Professional services critical to SAR’s economic growth
As the Hong Kong Special Administrative Region consolidates its business links with the Association of Southeast Asian Nations and the Middle East, the city’s professional services sector has a pivotal role to play in accelerating these bonds, says Hong Kong business titan Jonathan Choi Koon-shum.
Professional services will be in great demand from Middle Eastern countries as their real-estate development booms, contends Choi, chairman of the Hong Kong Chinese General Chamber of Commerce. He also heads the Hong Kong-based conglomerate Sunwah Group, whose operations span the seafood-and-foodstuff, real-estate, financial services, technology, media, infrastructure, education and training, as well as green technology and healthcare industries.

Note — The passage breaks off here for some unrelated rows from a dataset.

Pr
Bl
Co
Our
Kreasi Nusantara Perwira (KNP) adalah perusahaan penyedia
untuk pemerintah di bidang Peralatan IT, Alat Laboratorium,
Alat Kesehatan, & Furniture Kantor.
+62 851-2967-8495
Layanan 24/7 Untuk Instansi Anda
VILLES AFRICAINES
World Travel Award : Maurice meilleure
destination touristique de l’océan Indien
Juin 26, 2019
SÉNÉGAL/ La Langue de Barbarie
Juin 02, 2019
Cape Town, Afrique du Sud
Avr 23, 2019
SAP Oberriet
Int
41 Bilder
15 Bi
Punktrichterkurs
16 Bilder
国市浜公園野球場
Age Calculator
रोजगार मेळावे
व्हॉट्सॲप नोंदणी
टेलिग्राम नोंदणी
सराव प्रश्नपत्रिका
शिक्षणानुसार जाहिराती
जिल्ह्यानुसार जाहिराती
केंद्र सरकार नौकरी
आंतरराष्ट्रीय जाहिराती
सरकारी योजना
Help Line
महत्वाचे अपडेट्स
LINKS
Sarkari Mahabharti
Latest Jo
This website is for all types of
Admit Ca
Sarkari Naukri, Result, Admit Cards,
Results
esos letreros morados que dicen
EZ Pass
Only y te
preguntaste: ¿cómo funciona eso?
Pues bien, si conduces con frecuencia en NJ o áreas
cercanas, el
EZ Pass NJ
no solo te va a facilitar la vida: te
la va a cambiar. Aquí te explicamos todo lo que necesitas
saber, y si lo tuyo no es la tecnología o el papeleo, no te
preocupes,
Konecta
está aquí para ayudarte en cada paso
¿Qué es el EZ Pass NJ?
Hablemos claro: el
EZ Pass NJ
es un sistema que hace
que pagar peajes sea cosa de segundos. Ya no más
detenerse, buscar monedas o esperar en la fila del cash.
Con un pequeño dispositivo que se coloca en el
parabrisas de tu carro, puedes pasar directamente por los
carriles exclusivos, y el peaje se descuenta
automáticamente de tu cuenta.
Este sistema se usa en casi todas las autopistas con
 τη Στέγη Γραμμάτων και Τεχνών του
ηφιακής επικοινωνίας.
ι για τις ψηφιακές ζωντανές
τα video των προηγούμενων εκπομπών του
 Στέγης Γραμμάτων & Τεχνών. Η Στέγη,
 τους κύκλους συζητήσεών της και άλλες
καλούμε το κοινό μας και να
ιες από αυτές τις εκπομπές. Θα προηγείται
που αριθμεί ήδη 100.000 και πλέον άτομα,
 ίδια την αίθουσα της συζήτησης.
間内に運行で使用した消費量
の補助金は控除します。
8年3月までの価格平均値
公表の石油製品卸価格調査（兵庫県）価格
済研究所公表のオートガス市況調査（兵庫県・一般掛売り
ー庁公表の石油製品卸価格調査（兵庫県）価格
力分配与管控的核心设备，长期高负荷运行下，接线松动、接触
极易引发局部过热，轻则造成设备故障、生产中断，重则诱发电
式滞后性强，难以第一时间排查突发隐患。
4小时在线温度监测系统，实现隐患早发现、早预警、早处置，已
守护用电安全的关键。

The special administrative region has developed a suite of property and construction-related professional services, such as town planning, architecture, engineering, consultation, and smart-city technologies, aided by a robust and thriving property market, and financial connectivity will be a major business interaction between Hong Kong and the Middle East.
With the advent of the digital and green economy, ASEAN member states need smart-city technologies, artificial intelligence and data science expertise, as well as the Chinese mainland’s new energy technologies, to propel green and digital economic transformation.
Opportunities nearby
“Hong Kong’s professional services can fuel the bonds between ASEAN and Hong Kong not only in such services, but also in trade and traditional segments ranging from finance, real-estate construction and mercantile goods trade to emerging sectors like new energy,” says Choi, who is also a Standing Committee member of the National Committee of the Chinese People’s Political Consultative Conference — the nation’s top political advisory body.
For ASEAN, Hong Kong’s economic role is more important than ever. “Hong Kong is the connector, investor and operator, investing in and managing projects in the regional bloc.”
The theme of Hong Kong enterprises’ capital investment in ASEAN countries is even more far-reaching. The grouping is seeing an array of traditional manufacturing businesses emerging, such as garments and electronics factories, fueled by a regionalization trend in the production process, as more mainland companies relocate their manufacturing bases to Indonesia, Thailand and Vietnam amid Sino-US trade frictions in the past few years.